*Task objective*
The response should contain only those lines of the entries below that include the string "Cytochrome".

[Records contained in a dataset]
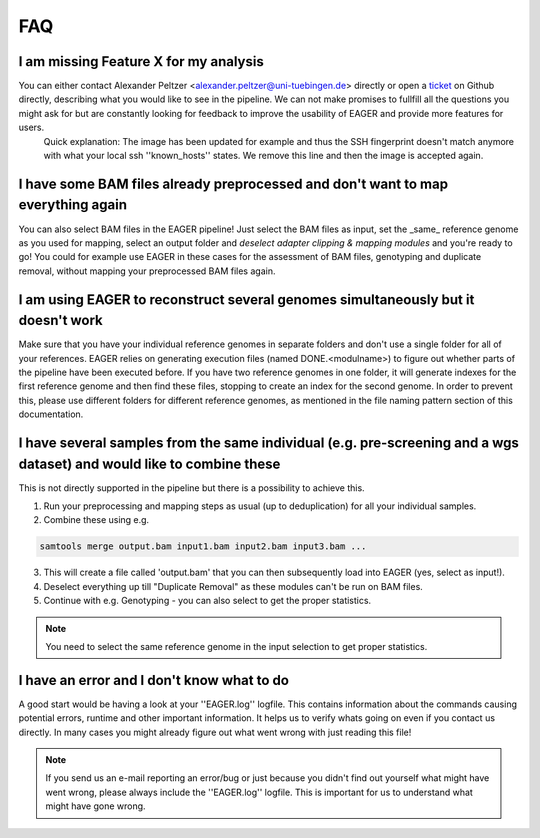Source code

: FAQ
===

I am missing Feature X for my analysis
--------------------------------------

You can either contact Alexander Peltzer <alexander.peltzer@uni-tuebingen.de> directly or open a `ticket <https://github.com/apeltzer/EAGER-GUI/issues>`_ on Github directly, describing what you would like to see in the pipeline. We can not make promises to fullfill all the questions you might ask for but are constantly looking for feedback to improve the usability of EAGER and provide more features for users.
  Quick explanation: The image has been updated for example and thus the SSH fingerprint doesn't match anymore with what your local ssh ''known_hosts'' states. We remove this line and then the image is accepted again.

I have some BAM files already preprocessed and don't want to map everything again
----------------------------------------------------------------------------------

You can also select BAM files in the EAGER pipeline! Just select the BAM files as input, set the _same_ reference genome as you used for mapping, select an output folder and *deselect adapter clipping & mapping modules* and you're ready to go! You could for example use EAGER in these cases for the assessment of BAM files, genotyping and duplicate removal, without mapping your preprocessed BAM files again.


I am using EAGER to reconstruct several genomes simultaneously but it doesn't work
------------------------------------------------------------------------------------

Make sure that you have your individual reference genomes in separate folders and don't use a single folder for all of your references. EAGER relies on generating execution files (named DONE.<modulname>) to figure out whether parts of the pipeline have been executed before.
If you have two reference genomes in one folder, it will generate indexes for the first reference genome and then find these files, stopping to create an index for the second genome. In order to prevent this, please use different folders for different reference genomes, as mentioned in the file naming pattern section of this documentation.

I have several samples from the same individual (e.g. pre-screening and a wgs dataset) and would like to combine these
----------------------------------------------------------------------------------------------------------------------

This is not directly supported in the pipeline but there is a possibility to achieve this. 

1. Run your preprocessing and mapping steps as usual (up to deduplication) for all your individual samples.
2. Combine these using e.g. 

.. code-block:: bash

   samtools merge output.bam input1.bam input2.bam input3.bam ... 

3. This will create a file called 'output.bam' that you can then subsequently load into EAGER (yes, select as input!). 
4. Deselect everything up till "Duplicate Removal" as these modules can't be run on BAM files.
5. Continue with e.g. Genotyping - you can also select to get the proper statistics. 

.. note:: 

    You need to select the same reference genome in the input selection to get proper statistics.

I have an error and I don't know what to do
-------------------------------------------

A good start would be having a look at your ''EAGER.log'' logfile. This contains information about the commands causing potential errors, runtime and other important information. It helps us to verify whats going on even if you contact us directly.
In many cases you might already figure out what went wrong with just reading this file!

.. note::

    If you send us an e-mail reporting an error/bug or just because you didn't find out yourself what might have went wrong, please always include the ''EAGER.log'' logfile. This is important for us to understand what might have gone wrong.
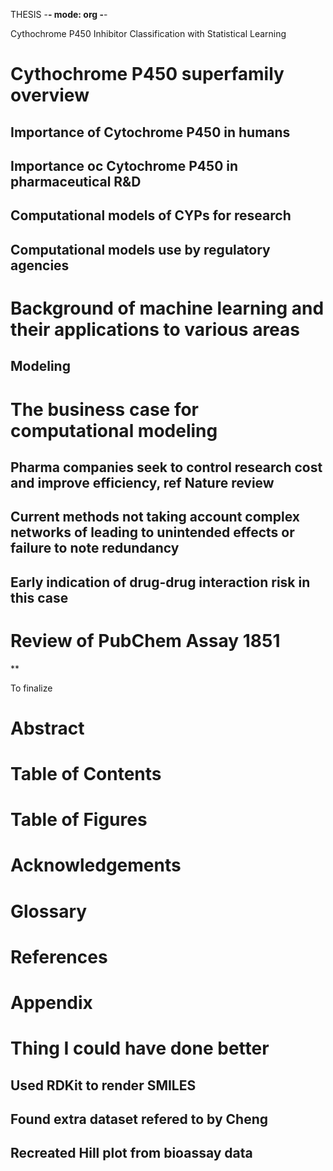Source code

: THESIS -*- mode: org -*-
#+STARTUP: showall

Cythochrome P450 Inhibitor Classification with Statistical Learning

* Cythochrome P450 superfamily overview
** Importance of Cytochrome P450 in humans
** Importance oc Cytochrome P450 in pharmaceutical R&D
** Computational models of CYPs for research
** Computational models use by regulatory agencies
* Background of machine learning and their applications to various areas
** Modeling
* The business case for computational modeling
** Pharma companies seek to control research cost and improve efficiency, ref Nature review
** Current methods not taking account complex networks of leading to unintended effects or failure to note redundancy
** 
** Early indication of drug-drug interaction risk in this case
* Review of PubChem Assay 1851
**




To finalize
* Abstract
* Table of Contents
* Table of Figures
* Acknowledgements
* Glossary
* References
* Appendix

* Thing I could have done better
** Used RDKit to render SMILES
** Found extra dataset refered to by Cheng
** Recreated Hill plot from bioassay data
--
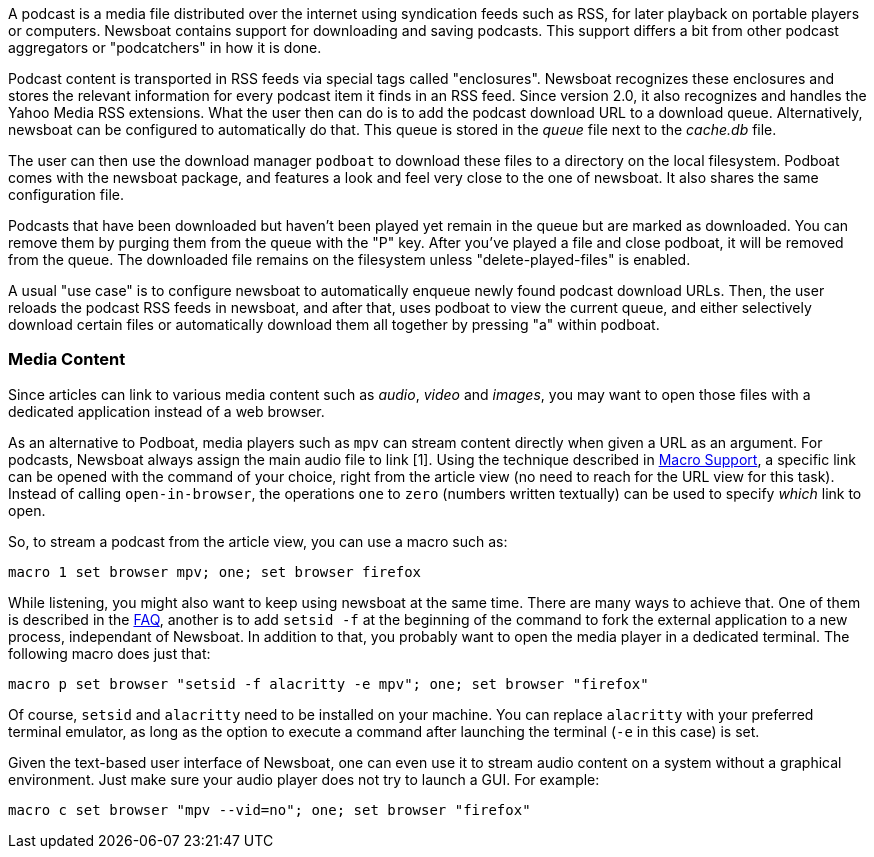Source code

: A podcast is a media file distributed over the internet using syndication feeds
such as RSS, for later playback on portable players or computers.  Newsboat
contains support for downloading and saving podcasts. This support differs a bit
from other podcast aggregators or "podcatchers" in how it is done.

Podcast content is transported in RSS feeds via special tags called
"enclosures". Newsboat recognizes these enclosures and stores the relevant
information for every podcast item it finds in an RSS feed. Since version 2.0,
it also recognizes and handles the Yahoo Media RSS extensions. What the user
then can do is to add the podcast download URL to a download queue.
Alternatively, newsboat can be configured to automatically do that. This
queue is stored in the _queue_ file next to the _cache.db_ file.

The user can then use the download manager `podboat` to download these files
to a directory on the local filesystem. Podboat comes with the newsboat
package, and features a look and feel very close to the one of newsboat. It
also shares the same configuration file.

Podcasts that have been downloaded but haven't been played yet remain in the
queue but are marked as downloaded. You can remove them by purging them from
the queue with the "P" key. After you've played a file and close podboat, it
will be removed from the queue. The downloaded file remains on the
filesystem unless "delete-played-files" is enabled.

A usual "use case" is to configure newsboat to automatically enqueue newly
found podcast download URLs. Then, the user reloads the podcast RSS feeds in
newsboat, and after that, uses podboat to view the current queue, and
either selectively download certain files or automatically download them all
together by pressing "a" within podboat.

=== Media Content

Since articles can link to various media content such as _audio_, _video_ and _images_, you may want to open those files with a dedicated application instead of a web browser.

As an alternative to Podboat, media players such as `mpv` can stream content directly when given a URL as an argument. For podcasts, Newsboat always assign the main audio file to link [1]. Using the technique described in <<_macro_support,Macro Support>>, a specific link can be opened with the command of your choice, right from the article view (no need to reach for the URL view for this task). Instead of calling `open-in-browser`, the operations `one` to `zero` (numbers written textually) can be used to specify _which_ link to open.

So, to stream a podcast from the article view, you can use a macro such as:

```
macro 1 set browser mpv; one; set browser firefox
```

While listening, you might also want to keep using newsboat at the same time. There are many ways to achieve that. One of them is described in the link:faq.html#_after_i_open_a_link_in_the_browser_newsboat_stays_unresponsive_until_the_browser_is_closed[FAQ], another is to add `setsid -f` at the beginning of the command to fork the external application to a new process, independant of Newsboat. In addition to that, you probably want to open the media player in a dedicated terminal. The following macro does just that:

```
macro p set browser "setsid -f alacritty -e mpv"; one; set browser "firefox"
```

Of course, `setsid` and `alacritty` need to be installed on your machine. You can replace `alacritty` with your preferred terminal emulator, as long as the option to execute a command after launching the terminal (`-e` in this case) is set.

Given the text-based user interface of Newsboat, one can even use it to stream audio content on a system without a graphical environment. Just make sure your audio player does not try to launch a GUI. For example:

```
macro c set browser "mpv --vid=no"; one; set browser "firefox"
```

*Worked solution*
** Importance of Cytochrome P450 in humans
** Importance oc Cytochrome P450 in pharmaceutical R&D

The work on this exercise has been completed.